Кант читал лекции по новым предметам уже с конца шестидесятых. Одним из таких предметов было естественное право, он вел его с 1767 года, но не на постоянной основе. Еще за один предмет, за который он взялся, – это «философская энциклопедия вкупе с краткой историей философии», и лекции по нему он читал шесть раз, с зимнего семестра 1767/68 года по зимний семестр 1771/72 года[812]. После назначения профессором он стал преподавать то, что по-настоящему любил: антропологию в 1772/73-м и рациональную теологию в 1774 году[813]. Особенно важны были лекции по антропологии, он читал их каждый зимний семестр начиная с 1772/73 года. Они стали самыми доступными из всех его лекций[814]. Студенты боялись его лекций по логике и метафизике, но, кажется, неподдельно наслаждались лекциями по антропологии.

В конце 1773 года Кант писал Герцу, которого по праву можно было назвать человеком, очень заинтересованным в этом предмете, что он предлагает colloquium privatum по антропологии и планирует сделать ее полноценной академической дисциплиной. Он добивался при этом следующей цели:

…посредством этой дисциплины выявить источники всех наук: нравственности, различных видов умения, общения, методов образования и управления, другими словами – всей практической сферы. Я ищу в большей степени феномены и их законы, нежели первопричины возможности модификации человеческой природы вообще[815].

Кант также заверял Герца, что это будет не сухая теория, а живо интересующее студентов занятие, и что его эмпирические наблюдения призваны обучить студентов начаткам здравомыслия и даже мудрости. Он счел необходимым прямо указать, что не будет рассматривать вопросы о связи души и тела. Если отнестись к этому заявлению серьезно, то можно сказать, что лекции Канта по антропологии задумывались изначально как своего рода эмпирическая психология на службе практических интересов. Эмпирической психологией традиционно занималась метафизика. Кант порвал с этой традицией. Действительно, как только он начал читать лекции по антропологии, он перестал особенно подробно обращаться к эмпирической психологии в своих лекциях по метафизике[816]. Лекции были «популярными» и в том смысле, что он читал свой предмет «популярно», и в том, что на них ходило много студентов. Он также читал лекции по минералогии зимой 1770–1771 годов, выполняя приказ министра из Берлина, чтобы в Кёнигсберге преподавали минералогию и горное право.

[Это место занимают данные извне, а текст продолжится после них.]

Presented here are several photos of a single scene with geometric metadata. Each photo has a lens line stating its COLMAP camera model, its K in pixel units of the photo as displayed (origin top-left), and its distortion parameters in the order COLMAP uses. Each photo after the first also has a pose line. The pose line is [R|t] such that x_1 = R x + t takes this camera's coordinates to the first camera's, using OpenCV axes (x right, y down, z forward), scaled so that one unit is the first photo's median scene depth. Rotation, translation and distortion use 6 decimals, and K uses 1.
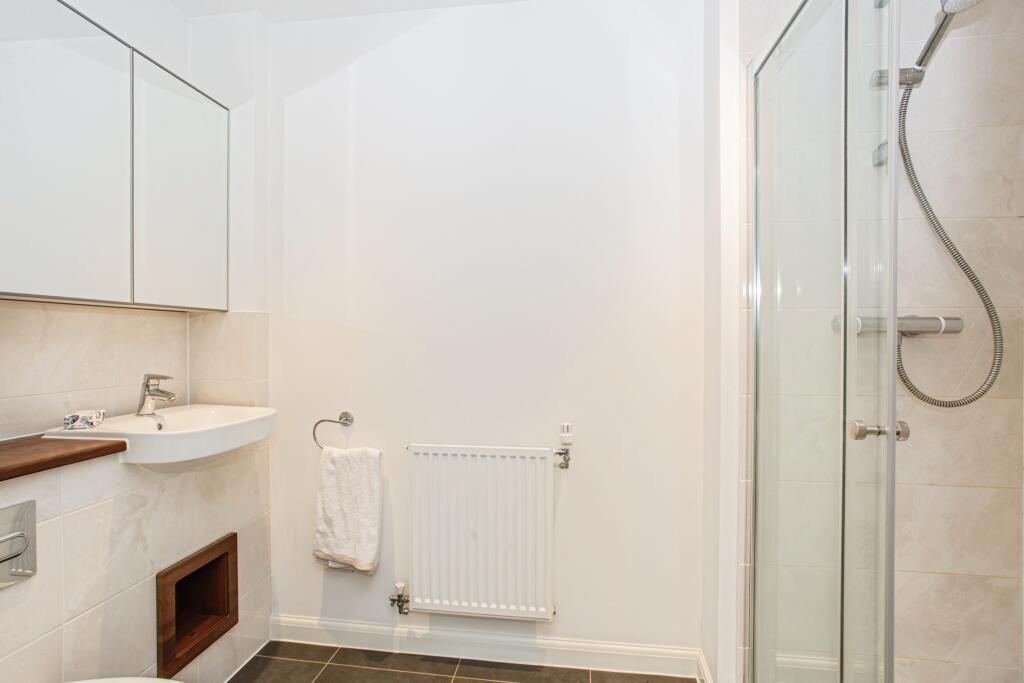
lens RADIAL K [[494.1, 0, 513.3], [0, 494.1, 339.0], [0, 0, 1]] dist [-0.014277, -0.000121]
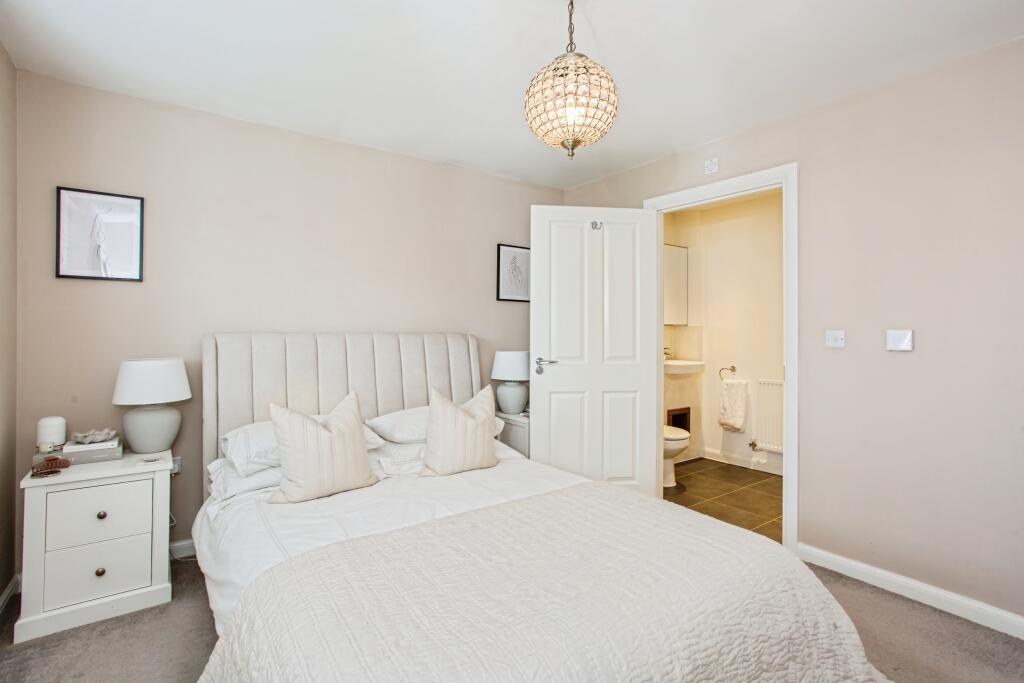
lens RADIAL K [[494.1, 0, 510.8], [0, 494.1, 332.0], [0, 0, 1]] dist [-0.014277, -0.000121]
pose [[0.677521, 0.007785, -0.735463, 0.734833], [-0.024775, 0.999618, -0.012242, 0.035292], [0.735087, 0.026515, 0.677455, -1.526088]]
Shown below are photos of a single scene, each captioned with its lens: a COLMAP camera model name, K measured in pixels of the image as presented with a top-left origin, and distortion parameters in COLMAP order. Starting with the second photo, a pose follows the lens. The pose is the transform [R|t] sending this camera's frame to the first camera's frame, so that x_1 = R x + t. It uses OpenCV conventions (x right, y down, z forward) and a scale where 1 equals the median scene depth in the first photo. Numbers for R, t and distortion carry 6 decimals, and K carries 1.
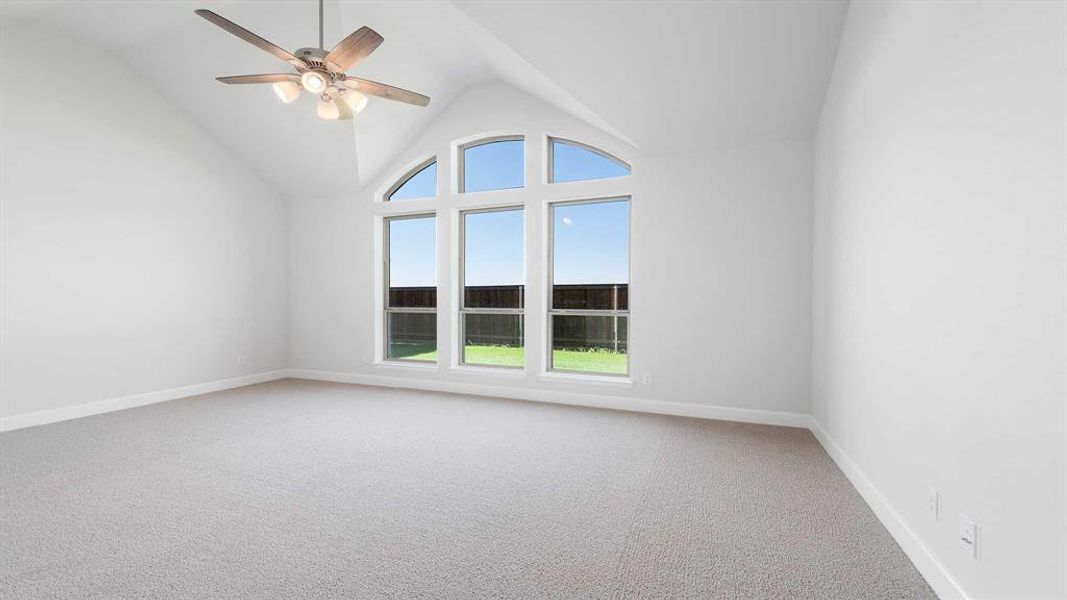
lens RADIAL K [[447.1, 0, 533.0], [0, 447.1, 312.4], [0, 0, 1]] dist [0.048772, 0.000021]
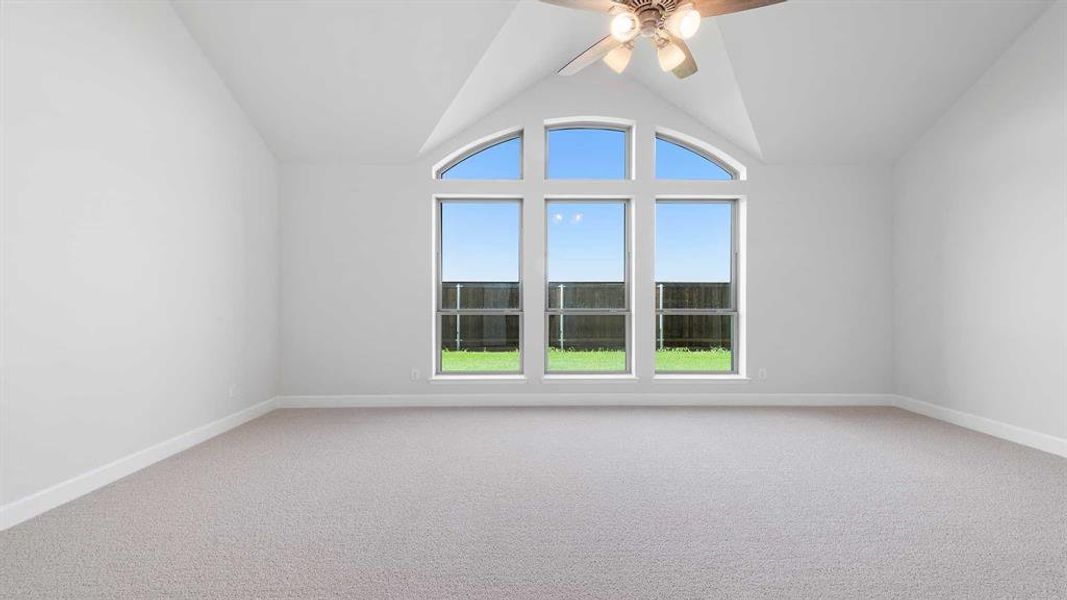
lens RADIAL K [[435.4, 0, 537.3], [0, 435.4, 301.2], [0, 0, 1]] dist [0.003397, 0.000227]
pose [[0.908992, -0.003947, 0.416795, -0.491782], [0.013283, 0.999722, -0.019502, -0.007428], [-0.416602, 0.023264, 0.908791, 0.213492]]
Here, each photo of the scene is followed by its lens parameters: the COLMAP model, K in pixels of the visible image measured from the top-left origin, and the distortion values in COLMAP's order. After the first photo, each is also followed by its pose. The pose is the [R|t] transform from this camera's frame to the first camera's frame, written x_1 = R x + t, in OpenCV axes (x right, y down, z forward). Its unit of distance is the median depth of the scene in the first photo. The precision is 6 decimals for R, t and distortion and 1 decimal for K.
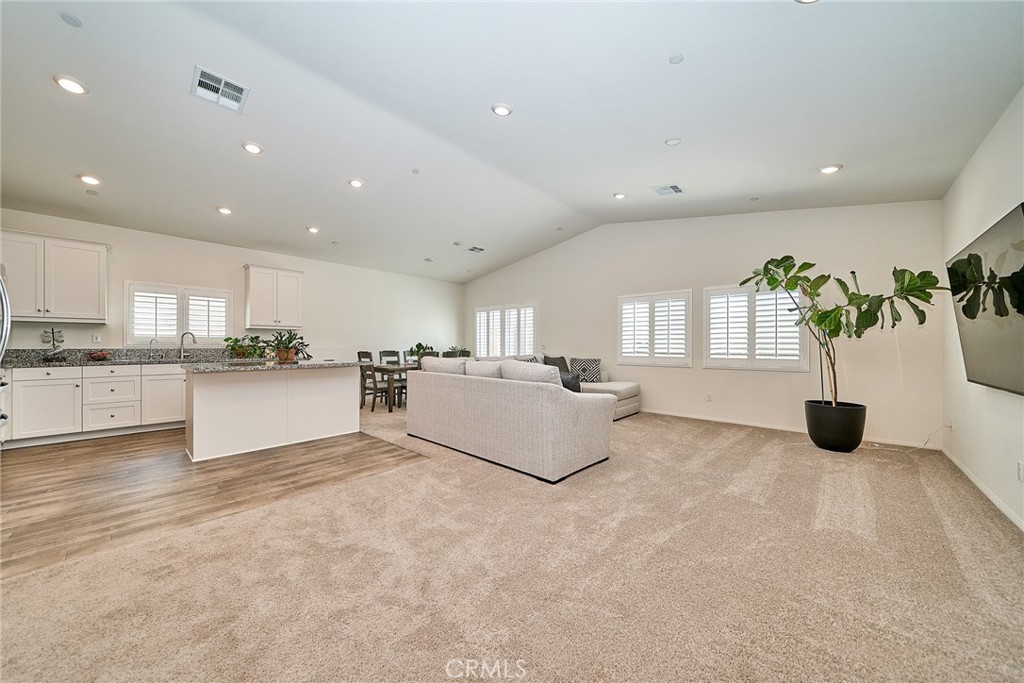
lens RADIAL K [[350.5, 0, 499.7], [0, 350.5, 354.9], [0, 0, 1]] dist [0.000373, -0.001004]
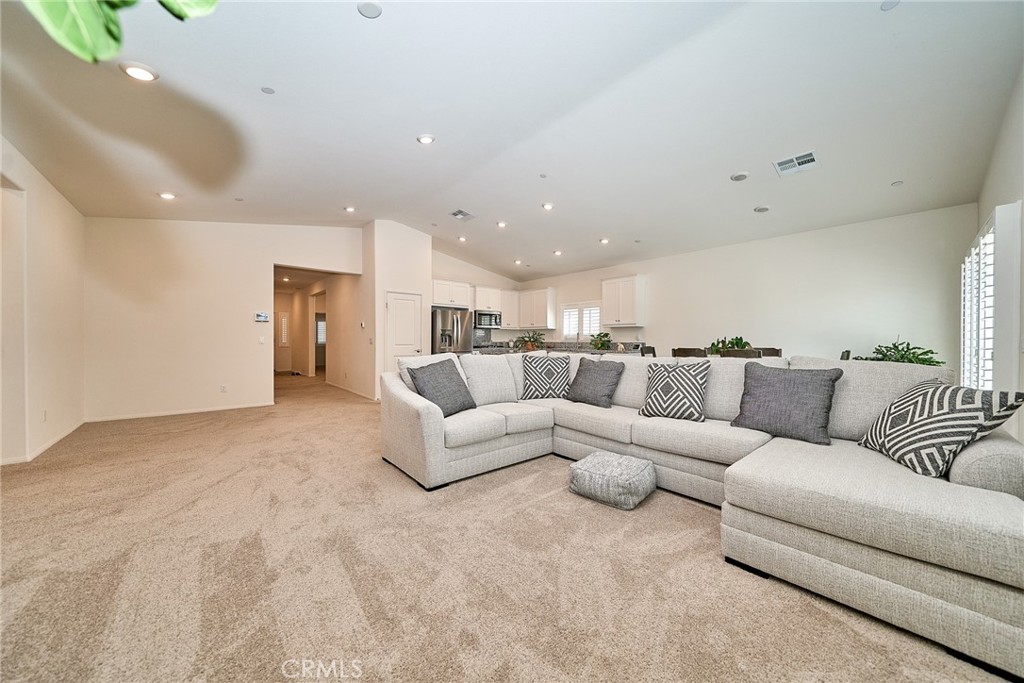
lens RADIAL K [[350.5, 0, 496.8], [0, 350.5, 345.1], [0, 0, 1]] dist [0.000373, -0.001004]
pose [[-0.116746, 0.012160, -0.993087, 0.711653], [-0.028362, 0.999476, 0.015573, -0.020304], [0.992757, 0.029984, -0.116340, 0.840145]]
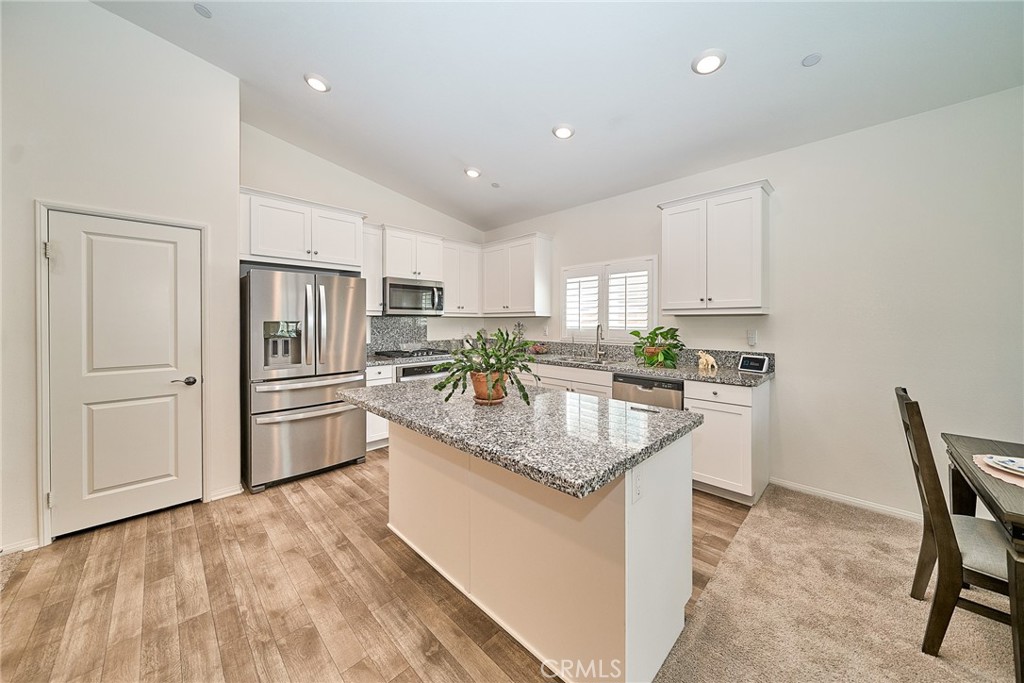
lens RADIAL K [[350.5, 0, 509.8], [0, 350.5, 328.6], [0, 0, 1]] dist [0.000373, -0.001004]
pose [[-0.025080, 0.016548, -0.999548, -0.143715], [-0.025506, 0.999527, 0.017188, -0.062714], [0.999360, 0.025926, -0.024646, 0.844087]]
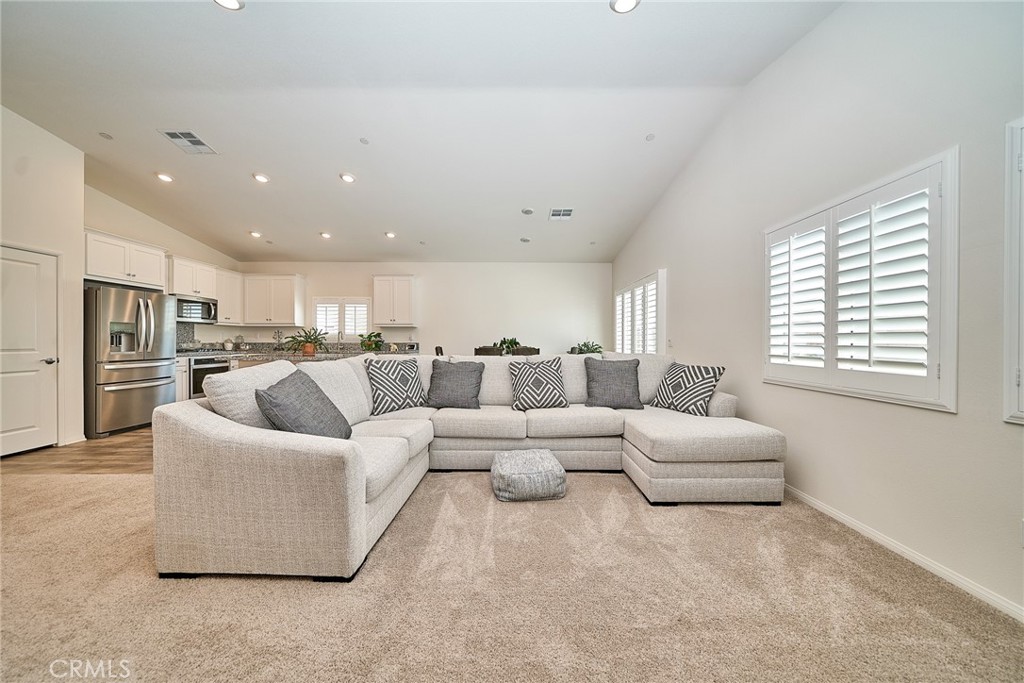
lens RADIAL K [[350.5, 0, 511.2], [0, 350.5, 342.3], [0, 0, 1]] dist [0.000373, -0.001004]
pose [[0.682775, 0.002117, -0.730625, 0.554181], [-0.020029, 0.999674, -0.015820, -0.012765], [0.730354, 0.025435, 0.682595, 0.572224]]
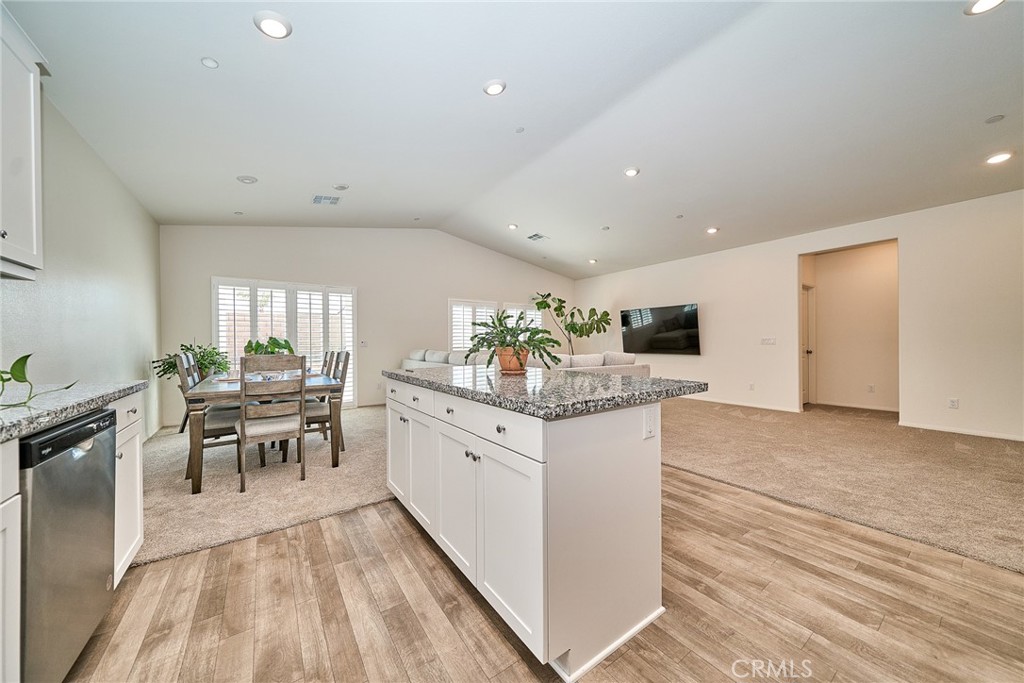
lens RADIAL K [[350.5, 0, 507.4], [0, 350.5, 344.4], [0, 0, 1]] dist [0.000373, -0.001004]
pose [[0.195638, -0.006218, 0.980656, -0.898338], [0.032316, 0.999478, -0.000110, -0.015600], [-0.980144, 0.031712, 0.195737, 0.742218]]
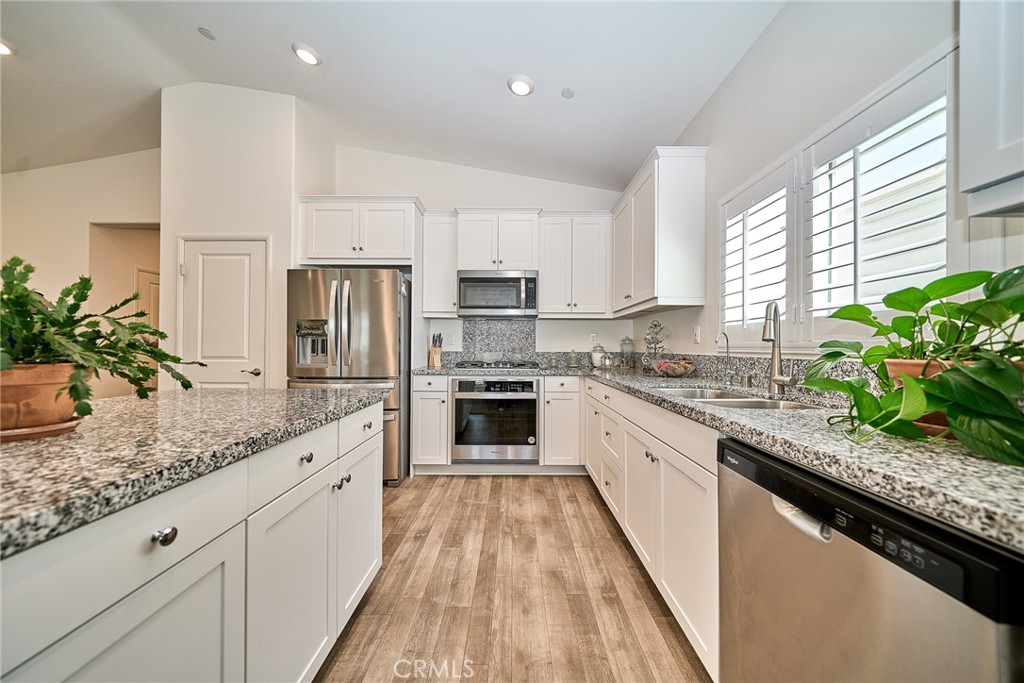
lens RADIAL K [[350.5, 0, 506.2], [0, 350.5, 346.6], [0, 0, 1]] dist [0.000373, -0.001004]
pose [[-0.732135, -0.010475, -0.681079, -0.545685], [-0.024743, 0.999631, 0.011222, -0.025721], [0.680710, 0.025068, -0.732124, 1.086380]]
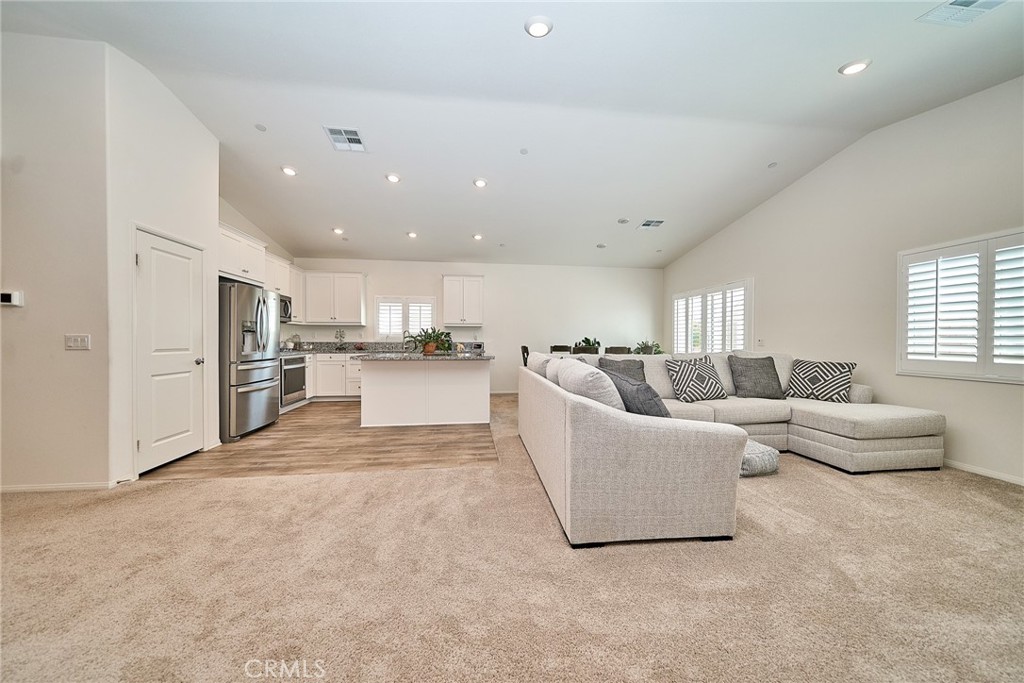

Кант, которому поручили заведовать коллекцией горных пород и минералов, вероятно, лучше всех остальных в Кёнигсберге мог преподавать этот предмет, и он действительно вел его, но всего один семестр[817].

Кант продолжал читать лекции ежедневно. В летнем семестре он обычно преподавал логику, в зимнем – метафизику. Так, летом 1770 года он преподавал логику (по понедельникам, вторникам, четвергам и пятницам) с семи до восьми часов утра, а потом снова с восьми до девяти (частным образом), и «универсальную практическую философию, а также этику» с девяти до десяти. По средам и субботам он читал лекции по физической географии с восьми до десяти утра. Также он читал курс по энциклопедии каждый день с десяти до одиннадцати часов. Другими словами, он преподавал 22 часа в неделю[818]. Летом 1776 года он преподавал логику, теоретическую физику и физическую географию, а также проводил «репетиториум» по логике. Это означает, что он преподавал на шесть часов меньше, чем за шесть лет до того. Были у него и другие обязанности.